Sums of three squares

When I turned 62 my daughter Susanna informed me that 62 was the sum of three squares in two different ways: 1² + 5² + 6² and 2² + 3² + 7².

She had looked up this fact with a keyword search such as "Interesting facts about the number 62". I certainly did find that interesting but for 15 years I didn't take the matter any further. I did however know that there was a characterisation of numbers which were representable as the sum of three squares and this characterisation indicated that, while 62 was the smallest example of a number having two representations, it would not be the only such number. In writing this note I researched this question more thoroughly and discovered that very much more is known including asymptotic results on the number of such representations. This note has little information to add to the question but, at least, I hope it will be easy reading.

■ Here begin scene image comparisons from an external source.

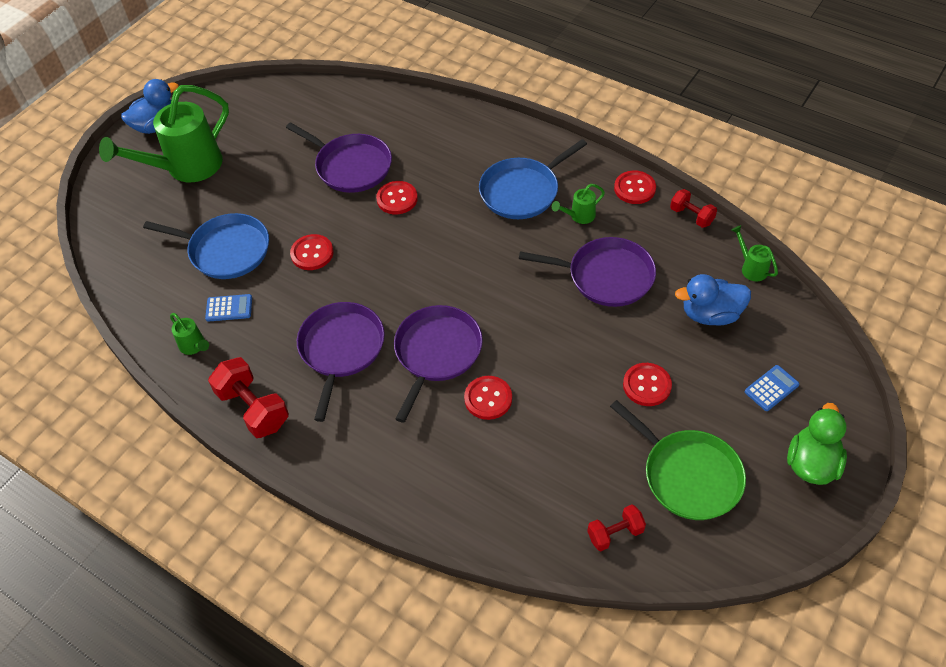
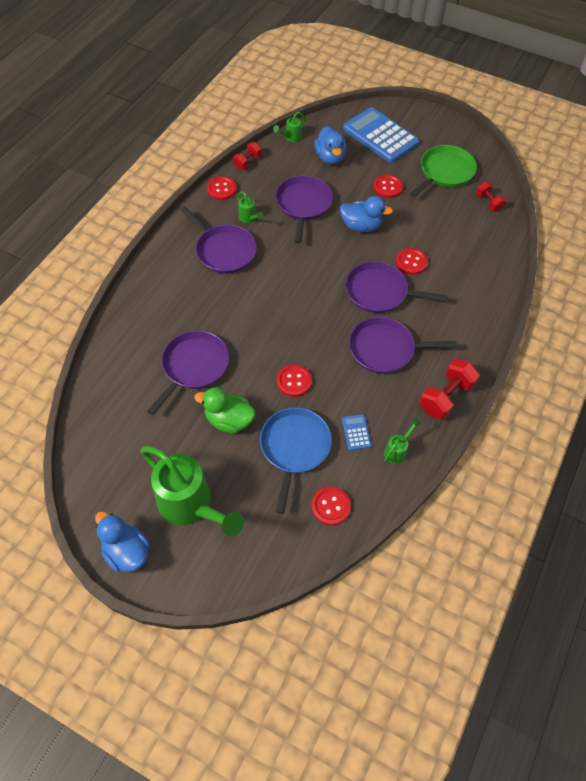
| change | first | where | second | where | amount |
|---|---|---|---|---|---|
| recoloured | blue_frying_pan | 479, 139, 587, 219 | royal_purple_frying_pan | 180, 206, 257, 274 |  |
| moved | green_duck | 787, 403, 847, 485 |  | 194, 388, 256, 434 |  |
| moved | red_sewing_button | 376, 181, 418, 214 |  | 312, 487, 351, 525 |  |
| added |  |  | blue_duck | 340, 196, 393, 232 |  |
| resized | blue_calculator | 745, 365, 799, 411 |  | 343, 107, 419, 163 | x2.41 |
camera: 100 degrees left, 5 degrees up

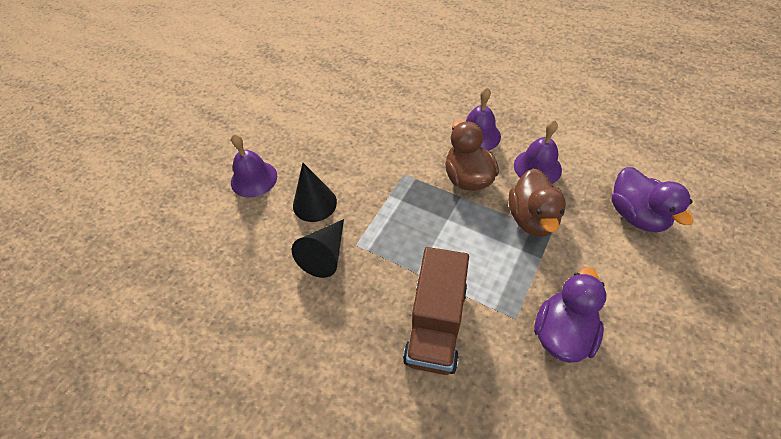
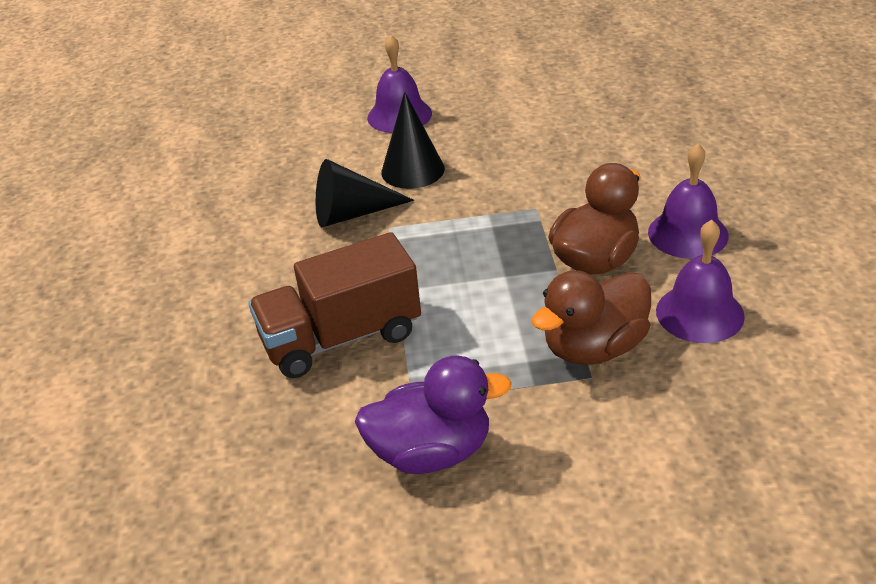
| change | first | where | second | where | amount |
|---|---|---|---|---|---|
| removed | royal_purple_duck | 612, 167, 693, 233 |  |  |  |
camera: 55 degrees right, 15 degrees down

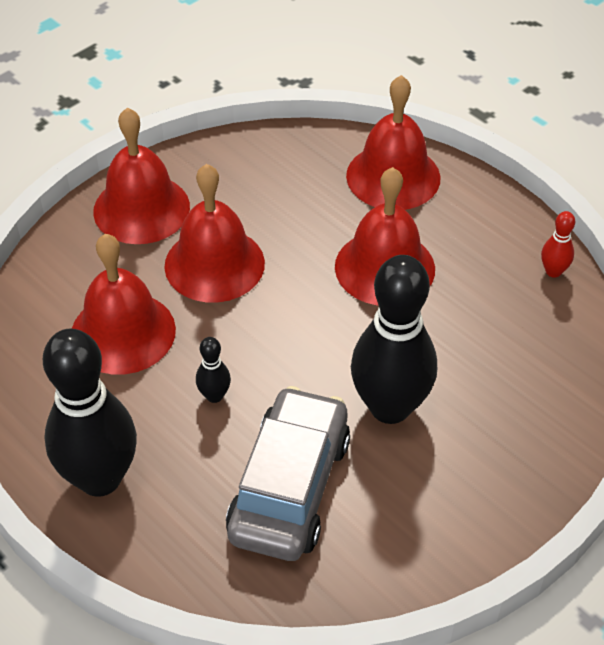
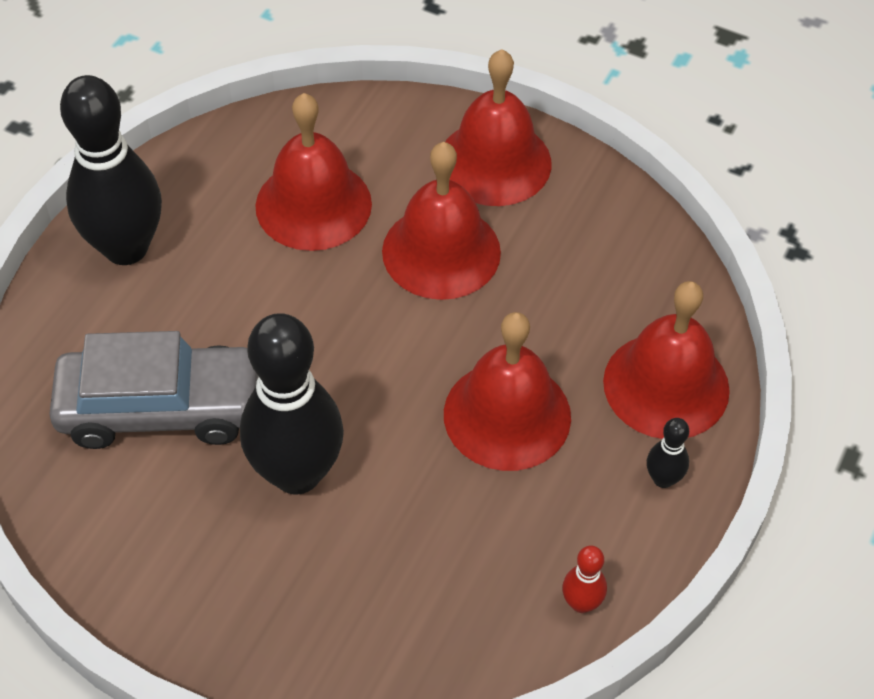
| change | first | where | second | where | amount |
|---|---|---|---|---|---|
| moved | jet-black_bowling_pin | 196, 337, 231, 403 |  | 647, 418, 689, 488 |  |
camera: 70 degrees right, 5 degrees up

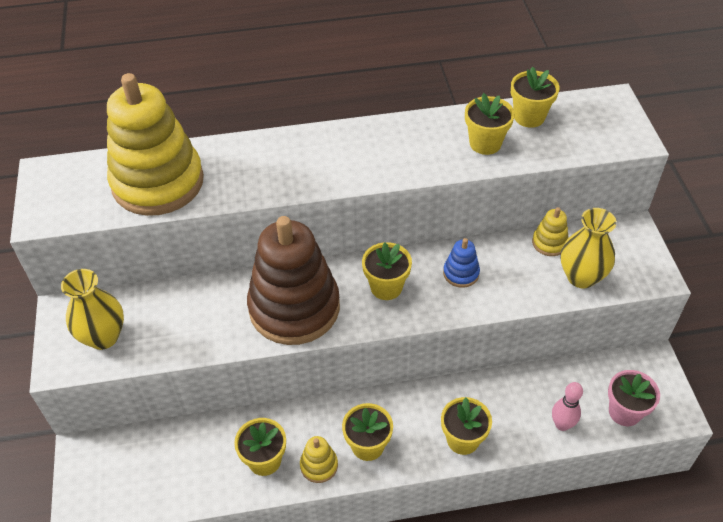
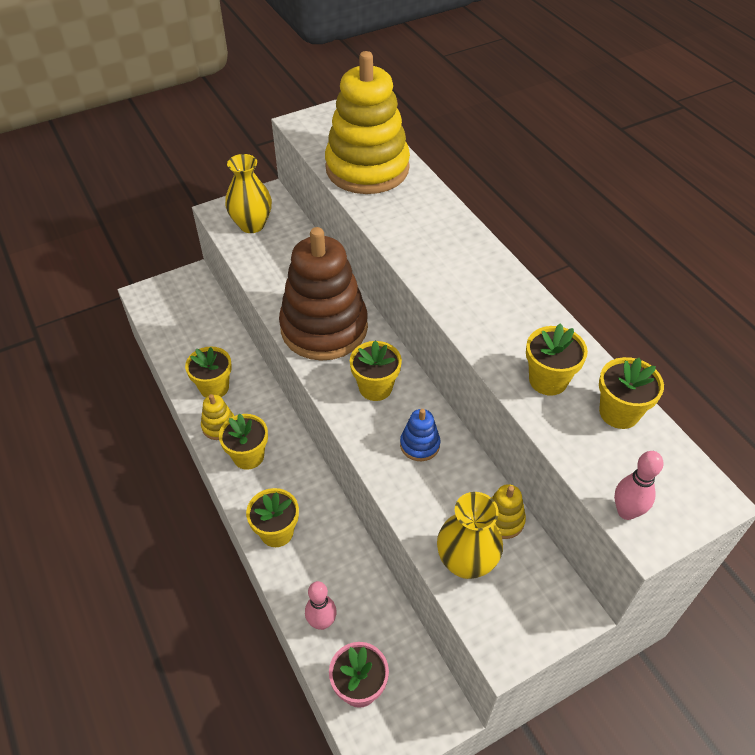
| change | first | where | second | where | amount |
|---|---|---|---|---|---|
| added |  |  | rose-pink_bowling_pin | 614, 451, 663, 520 |  |
camera: 70 degrees right, 0 degrees up

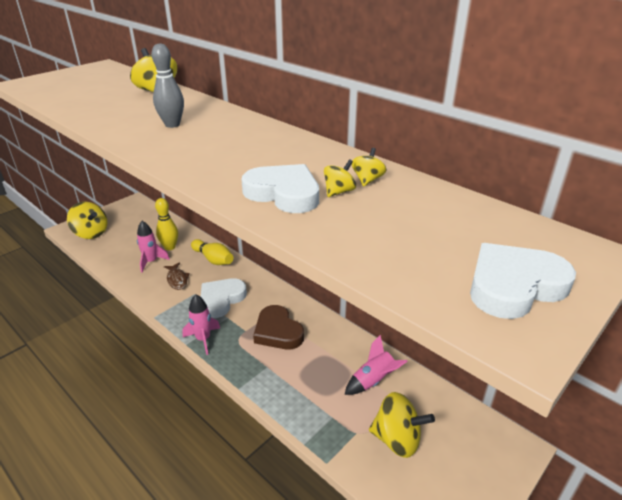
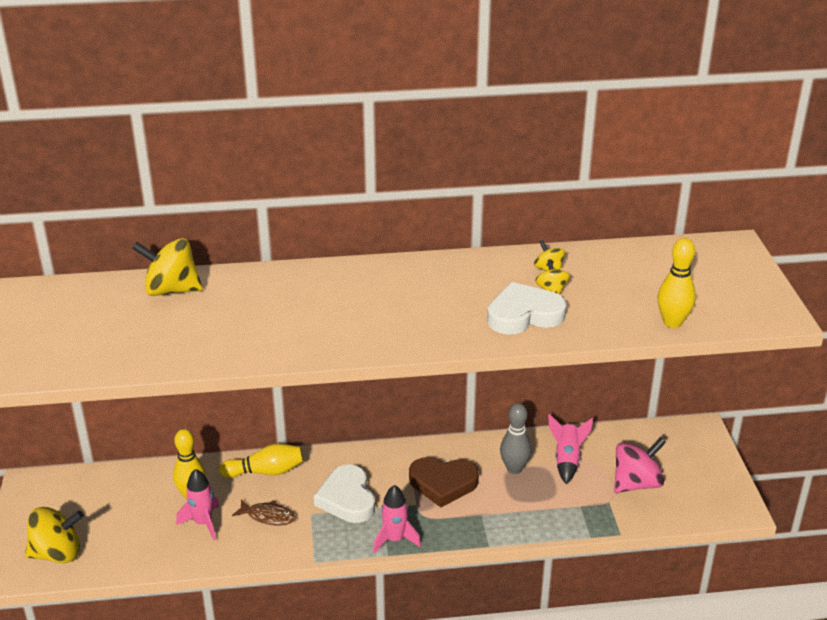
| change | first | where | second | where | amount |
|---|---|---|---|---|---|
| moved | gray_bowling_pin | 151, 43, 184, 128 |  | 500, 403, 531, 474 |  |
| recoloured | yellow_spinning_top | 369, 392, 435, 458 | rose-pink_spinning_top | 614, 437, 666, 493 |  |
| added |  |  | yellow_bowling_pin | 658, 238, 696, 328 |  |
| removed | white_love_heart | 470, 243, 576, 319 |  |  |  |
camera: 50 degrees left, 0 degrees up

Recently I observed that 2, 3, 7 were (modulo 8) the negatives of 1, 5, and 6. This "explains" Susanna's fact as an example of the following observations. Given 3 squares a², b², and c² the equation

a² + b² + c² = (m-a)² + (m-b)² + (m-c)²

will be true (by elementary algebra) if

m = (2a + 2b + 2c)/3.

If a=1, b=5, c=6 (the first of Susanna's triples) we would have m=8 and then

m-a = 7, m-b = 3, m-c = 2: the second triple.

This gives immediately the existence of many pairs of triples whose sums of squares are equal. For example, with a = 3, b = 4, c = 8, we have m = 10, m-a = 7, m-b = 6, m-c = 2. Therefore 101 is the sum of 9, 16, and 64 as well as the sum of 49, 36 and 4. This trick of obtaining a second triple does not always work. There are some cases where the triple (m-a, m-b, m-c) is the same (to within a rearrangement} as (a, b, c). Such cases are easily seen to be when a, b, c are in arithmetic progresion.

A more serious barrier to the trick producing a second triple is that m might turn out not to be an integer. For example 3² + 6² + 7² = 94. Here m=32/3 and we find that

m-a = 23/3, m-b = 14/3, m-c = 11/3

whose squares do sum to 94 but they are not integers. In this case there is, nevertheless, a second solution, namely the triple (2, 3, 9) whose squares sum to 94. However I do not see a general pattern suggested by these two solutions.